ECLI:NL:HR:2007:AZ1656
Hoge Raad
- Cassatie
- G.J.M. Corstens
- J.P. Balkema
- B.C. de Savornin Lohman
- W.M.E. Thomassen
- H.A.G. Splinter-van Kan
- Rechtspraak.nl
Cassatie over teruggave van inbeslaggenomen hond na teruggave aan derde
In deze zaak gaat het om een cassatieberoep van verzoekster tegen een beschikking van de Rechtbank te Amsterdam, waarin het klaagschrift van klaagster, strekkende tot teruggave van een inbeslaggenomen hond, gegrond is verklaard. De hond was eerder in beslag genomen en door de Officier van Justitie zonder toepassing van artikel 116, derde lid, van het Wetboek van Strafvordering (Sv) teruggegeven aan verzoekster. Klaagster, die de hond oorspronkelijk in bezit had, heeft hiertegen beklag ingediend.
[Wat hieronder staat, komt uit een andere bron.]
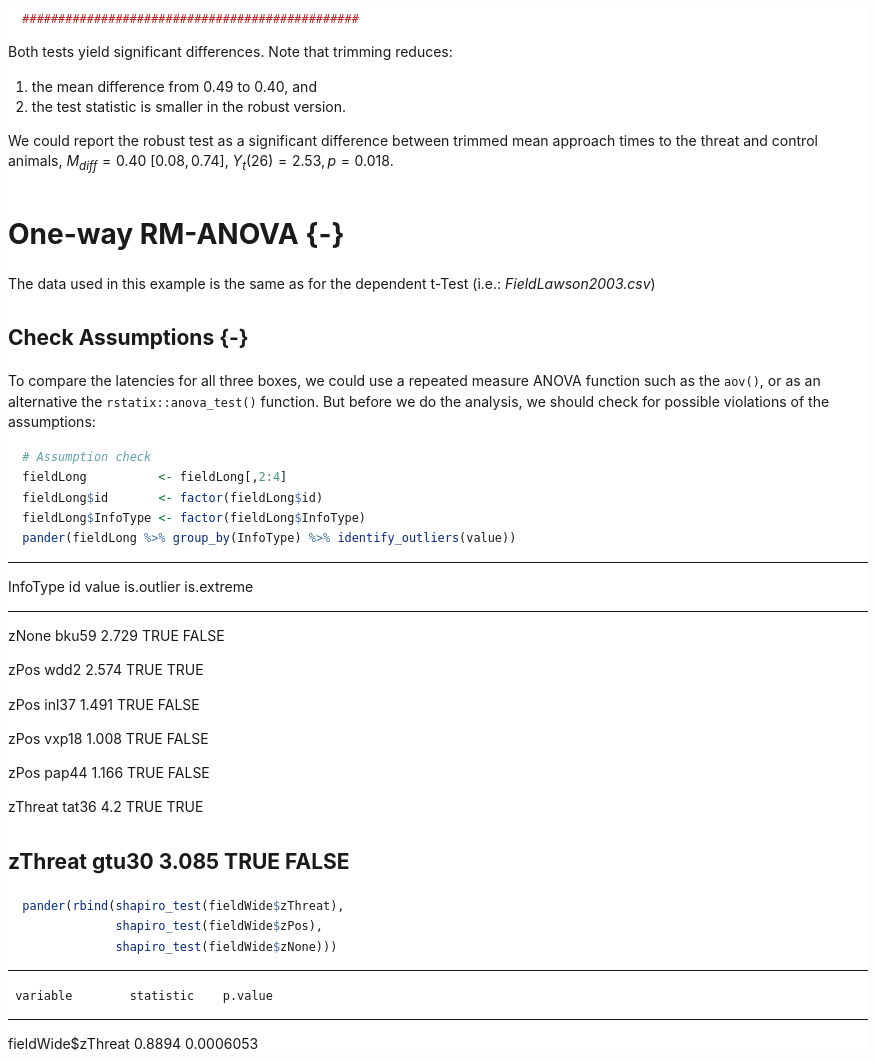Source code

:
 ``` r
  ###############################################
```

Both tests yield significant differences. Note that trimming reduces:

  1. the mean difference from 0.49 to 0.40, and 
  2. the test statistic is smaller in the robust version. 
  
We could report the robust test as a significant difference between trimmed mean approach times to the threat and control animals, $M_{diff} = 0.40 \ [0.08, 0.74], \ Y_t (26) = 2.53, p = 0.018$.

# One-way RM-ANOVA {-}

The data used in this example is the same as for the dependent t-Test (i.e.: *FieldLawson2003.csv*)

## Check Assumptions {-}

To compare the latencies for all three boxes, we could use a repeated measure ANOVA function such as the `aov()`, or as an alternative the `rstatix::anova_test()` function. But before we do the analysis, we should check for possible violations of the assumptions:


``` r
  # Assumption check
  fieldLong          <- fieldLong[,2:4]
  fieldLong$id       <- factor(fieldLong$id)
  fieldLong$InfoType <- factor(fieldLong$InfoType)
  pander(fieldLong %>% group_by(InfoType) %>% identify_outliers(value))
```


----------------------------------------------------
 InfoType    id     value   is.outlier   is.extreme 
---------- ------- ------- ------------ ------------
  zNone     bku59   2.729      TRUE        FALSE    

   zPos     wdd2    2.574      TRUE         TRUE    

   zPos     inl37   1.491      TRUE        FALSE    

   zPos     vxp18   1.008      TRUE        FALSE    

   zPos     pap44   1.166      TRUE        FALSE    

 zThreat    tat36    4.2       TRUE         TRUE    

 zThreat    gtu30   3.085      TRUE        FALSE    
----------------------------------------------------

``` r
  pander(rbind(shapiro_test(fieldWide$zThreat), 
               shapiro_test(fieldWide$zPos), 
               shapiro_test(fieldWide$zNone)))
```


-------------------------------------------
     variable        statistic    p.value  
------------------- ----------- -----------
 fieldWide$zThreat    0.8894     0.0006053 


[^8]: be cautios with the interpretation of an effect if the $CI$ has an upper, or lower limit so close to Null!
De Hoge Raad oordeelt dat het beklag van klaagster het rechtskarakter heeft van een beklag omtrent het voornemen van de Officier van Justitie om in afwijking van de hoofdregel van artikel 116 Sv het inbeslaggenomen voorwerp aan een ander dan de beslagene terug te geven. De Hoge Raad stelt vast dat de Rechtbank de juiste maatstaf heeft aangelegd en dat het belang van de strafvordering zich niet meer verzet tegen teruggave aan klaagster. De Hoge Raad verwerpt het cassatieberoep van verzoekster, omdat deze geen belang heeft bij de klacht dat haar niet is meegedeeld dat zij zelfstandig een klaagschrift kon indienen. De beslissing van de Rechtbank laat ieders rechten ten aanzien van de hond onverlet.